The management of insider threats is a complex and often under-thought process - people who work on it appreciate the subtlety and difficult trade-offs. Some who don’t think it is straightforward. Let’s unpack it.
First of all, this short post isn’t going to even come close to covering all aspects of well managed insider threat programs - instead there is excellent coverage by SIFMA and CERT.
Grossly simplifying, there are 3 types of threats : trusted insiders who go bad over time due to disgruntlement or other (Progressive Insider Risks), trusted insiders who go bad immediately from some cue like coercion from an external actor (Instantaneous Insider Risk), and there are infiltrators, i.e. external attackers who infiltrate the organization.
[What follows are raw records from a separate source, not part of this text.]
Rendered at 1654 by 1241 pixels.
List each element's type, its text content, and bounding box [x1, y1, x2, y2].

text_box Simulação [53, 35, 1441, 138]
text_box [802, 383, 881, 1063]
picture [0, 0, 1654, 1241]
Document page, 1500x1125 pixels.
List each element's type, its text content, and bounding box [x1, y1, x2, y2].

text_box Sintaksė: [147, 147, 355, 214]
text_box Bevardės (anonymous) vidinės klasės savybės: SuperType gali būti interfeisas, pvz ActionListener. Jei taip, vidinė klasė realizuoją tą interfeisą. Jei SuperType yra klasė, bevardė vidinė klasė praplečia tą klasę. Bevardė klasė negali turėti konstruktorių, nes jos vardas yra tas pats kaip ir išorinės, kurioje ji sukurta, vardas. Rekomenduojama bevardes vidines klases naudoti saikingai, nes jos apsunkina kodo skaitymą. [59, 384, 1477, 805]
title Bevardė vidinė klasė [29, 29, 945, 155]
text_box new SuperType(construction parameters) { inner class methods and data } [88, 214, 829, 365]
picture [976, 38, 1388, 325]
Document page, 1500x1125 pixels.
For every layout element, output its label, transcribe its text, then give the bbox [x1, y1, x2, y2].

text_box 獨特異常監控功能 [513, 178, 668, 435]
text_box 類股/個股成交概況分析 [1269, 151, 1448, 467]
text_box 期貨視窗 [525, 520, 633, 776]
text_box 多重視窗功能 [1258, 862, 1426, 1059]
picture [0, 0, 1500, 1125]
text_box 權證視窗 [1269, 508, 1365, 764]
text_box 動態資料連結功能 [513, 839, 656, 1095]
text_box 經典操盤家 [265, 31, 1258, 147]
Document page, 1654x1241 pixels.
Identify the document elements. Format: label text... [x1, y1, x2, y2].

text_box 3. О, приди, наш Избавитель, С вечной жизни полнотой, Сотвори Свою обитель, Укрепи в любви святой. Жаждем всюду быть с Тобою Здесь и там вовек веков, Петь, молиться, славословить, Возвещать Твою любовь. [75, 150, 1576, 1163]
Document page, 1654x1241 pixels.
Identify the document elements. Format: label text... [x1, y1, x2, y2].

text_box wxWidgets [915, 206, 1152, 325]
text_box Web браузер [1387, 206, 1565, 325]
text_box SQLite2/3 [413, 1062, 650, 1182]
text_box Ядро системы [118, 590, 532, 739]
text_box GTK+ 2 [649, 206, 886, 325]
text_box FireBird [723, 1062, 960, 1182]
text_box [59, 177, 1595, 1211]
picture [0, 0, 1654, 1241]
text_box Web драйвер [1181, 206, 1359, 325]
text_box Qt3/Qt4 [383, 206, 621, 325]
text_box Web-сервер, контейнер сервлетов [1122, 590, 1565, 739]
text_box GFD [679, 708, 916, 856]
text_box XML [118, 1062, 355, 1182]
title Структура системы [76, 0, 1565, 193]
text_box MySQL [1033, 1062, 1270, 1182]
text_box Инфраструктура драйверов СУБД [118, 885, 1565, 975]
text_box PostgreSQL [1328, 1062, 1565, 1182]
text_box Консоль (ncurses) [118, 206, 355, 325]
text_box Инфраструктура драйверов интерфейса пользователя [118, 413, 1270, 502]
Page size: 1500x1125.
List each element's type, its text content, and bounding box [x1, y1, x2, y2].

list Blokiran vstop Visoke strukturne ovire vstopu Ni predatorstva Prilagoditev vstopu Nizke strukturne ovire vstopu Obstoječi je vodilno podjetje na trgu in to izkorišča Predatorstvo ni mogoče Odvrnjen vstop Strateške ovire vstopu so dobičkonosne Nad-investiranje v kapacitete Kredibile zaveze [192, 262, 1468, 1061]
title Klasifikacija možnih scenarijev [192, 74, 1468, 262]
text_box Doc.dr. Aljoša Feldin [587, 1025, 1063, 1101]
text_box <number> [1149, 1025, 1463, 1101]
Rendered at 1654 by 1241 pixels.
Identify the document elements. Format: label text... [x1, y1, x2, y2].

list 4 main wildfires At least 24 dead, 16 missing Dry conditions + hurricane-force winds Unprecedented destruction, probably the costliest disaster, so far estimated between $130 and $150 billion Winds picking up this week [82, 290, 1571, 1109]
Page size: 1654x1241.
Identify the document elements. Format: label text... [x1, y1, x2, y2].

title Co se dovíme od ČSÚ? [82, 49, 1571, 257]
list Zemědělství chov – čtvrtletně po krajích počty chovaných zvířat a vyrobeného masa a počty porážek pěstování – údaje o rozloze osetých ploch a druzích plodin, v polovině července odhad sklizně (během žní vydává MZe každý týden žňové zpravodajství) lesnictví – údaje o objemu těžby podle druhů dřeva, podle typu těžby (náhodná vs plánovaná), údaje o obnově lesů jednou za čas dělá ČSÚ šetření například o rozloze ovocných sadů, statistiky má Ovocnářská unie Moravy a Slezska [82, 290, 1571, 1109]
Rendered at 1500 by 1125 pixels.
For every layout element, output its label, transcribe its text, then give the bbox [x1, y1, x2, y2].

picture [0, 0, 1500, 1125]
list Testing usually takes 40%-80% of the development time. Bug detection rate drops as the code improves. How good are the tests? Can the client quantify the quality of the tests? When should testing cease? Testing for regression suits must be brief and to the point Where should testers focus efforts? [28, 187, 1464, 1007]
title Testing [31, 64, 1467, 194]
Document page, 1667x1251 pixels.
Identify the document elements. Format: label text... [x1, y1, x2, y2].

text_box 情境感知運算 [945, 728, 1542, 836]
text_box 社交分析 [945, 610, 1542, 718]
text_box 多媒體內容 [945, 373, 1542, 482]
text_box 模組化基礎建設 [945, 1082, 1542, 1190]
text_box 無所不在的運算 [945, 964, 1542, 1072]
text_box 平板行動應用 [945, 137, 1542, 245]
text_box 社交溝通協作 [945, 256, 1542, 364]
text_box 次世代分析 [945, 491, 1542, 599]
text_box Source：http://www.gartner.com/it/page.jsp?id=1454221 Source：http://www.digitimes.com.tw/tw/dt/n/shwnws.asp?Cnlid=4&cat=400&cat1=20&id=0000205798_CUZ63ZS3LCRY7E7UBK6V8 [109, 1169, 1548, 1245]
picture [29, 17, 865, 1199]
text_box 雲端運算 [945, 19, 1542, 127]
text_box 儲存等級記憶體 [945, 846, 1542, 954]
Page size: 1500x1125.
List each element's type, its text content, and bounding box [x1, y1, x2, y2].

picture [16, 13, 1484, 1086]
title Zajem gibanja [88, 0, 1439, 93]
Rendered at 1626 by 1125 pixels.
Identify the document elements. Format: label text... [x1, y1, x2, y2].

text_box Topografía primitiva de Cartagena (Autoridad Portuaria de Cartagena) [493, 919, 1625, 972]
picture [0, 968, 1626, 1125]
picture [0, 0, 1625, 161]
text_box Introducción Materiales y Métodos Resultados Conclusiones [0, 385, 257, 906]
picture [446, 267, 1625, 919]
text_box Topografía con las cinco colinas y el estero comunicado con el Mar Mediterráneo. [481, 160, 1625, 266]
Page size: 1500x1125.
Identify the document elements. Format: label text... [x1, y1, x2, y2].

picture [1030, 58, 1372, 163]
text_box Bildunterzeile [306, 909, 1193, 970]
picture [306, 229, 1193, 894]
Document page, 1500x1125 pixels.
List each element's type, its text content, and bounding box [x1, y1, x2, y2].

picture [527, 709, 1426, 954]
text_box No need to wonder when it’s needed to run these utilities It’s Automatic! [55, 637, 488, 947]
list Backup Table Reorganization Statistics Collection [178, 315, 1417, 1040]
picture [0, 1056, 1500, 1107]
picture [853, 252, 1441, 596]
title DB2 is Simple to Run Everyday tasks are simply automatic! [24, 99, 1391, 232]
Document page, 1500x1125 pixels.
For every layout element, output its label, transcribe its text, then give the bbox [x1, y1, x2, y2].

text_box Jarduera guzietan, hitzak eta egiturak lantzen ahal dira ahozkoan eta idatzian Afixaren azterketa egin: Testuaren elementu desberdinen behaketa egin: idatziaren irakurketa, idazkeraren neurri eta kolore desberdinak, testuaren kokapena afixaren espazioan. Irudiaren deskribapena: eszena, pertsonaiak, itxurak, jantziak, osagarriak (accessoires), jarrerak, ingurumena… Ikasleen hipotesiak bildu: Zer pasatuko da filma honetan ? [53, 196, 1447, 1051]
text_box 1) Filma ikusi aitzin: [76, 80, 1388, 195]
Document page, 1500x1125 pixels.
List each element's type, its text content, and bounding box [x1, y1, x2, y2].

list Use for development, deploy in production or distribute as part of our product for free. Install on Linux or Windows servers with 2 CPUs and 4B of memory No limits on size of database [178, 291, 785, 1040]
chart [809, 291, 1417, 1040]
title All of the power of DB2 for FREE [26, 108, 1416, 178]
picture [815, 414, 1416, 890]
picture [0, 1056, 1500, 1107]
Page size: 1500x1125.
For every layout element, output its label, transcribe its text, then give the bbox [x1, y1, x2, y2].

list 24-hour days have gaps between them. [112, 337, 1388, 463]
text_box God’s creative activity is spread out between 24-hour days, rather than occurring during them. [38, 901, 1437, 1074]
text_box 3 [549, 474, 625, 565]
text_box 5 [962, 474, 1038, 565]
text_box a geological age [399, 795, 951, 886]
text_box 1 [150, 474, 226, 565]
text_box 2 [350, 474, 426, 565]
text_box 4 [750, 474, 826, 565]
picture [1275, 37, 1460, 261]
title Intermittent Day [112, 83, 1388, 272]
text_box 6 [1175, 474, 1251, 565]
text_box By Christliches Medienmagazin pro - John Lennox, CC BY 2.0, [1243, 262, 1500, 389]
Infiltrators can often look like Instantaneous Insider Risks, so we’ll just discuss the first 2 types.
Note: one of the benefits of effective insider threat risk management is you can protect from error/carelessness often with the same precautionary steps as you would to thwart malicious intent - this can often be worth doing even if you're not considered a significant target.
Progressive Insider Risks. As the name implies, these people go bad over time before perpetrating usually small then progressively large malicious actions. They can get caught by detecting some “disturbance in the force” (h/t @taylopet) for this phrase in this context). Such detections can be from their activities (e.g. accessing more information, leaking data, small infractions, job performance issues, etc.) or changes in their behavior (e.g. change in work patterns, personal circumstances, revealed work stresses, etc.) There will often be signals given off "left of boom” before they commit a more significant event. These can be used to intervene with discipline, but sometimes more helpfully as a trigger for support/counseling to address the root of the disgruntlement / other issues. The usual array of preventative and detective controls in place to mitigate many other risks are critical here from background checks, identity/access management, data rights management, data leakage prevention and detection, logging and anomaly detection and so on.
Instantaneous Insider Risks. As the name implies, these can happen without warning and without pre-signaling. As they say in the trade, “if you hear the boom they’ve already missed you.” Arguably, as organization’s digital defenses improve and limit the reach of attackers, we will see more of the tactics come back that pre-date digitization i.e. bribes, extortion, coercing an employee into doing something nefarious with no warning. The key here is to “reduce the blast radius” of potential events. Specifically, to enumerate job roles and determine, if the person in that position went bad instantaneously, how bad would it be. If the answer to that is beyond whatever your risk appetite is, then work needs to happen. This (*hard*) work includes designing interventions to adjust job roles to reduce blast radius, remembering this isn't just about theft or fraud, it could be destructive events. Interventions can include:
Reducing access to what is reasonable for the role
Further redesigning the role to need less privileges
Adding separation of duties or multi-party control
Adding circuit breakers to reduce scale of potential damage- creating means to fast undo actions
Adding temporal breakers to delay invocation of activities (time to reverse) or time between progressions of activities (time to intervene)
Prohibit direct change to environments and use policy control to mediate change
etc.
Bottom line: many insider threat programs are tuned to detect progressive risks. It is important to also deal with hazardous instantaneous risks by limiting the blast radius of potential events. This has the adjacent benefit of reducing error risk & increasing resilience.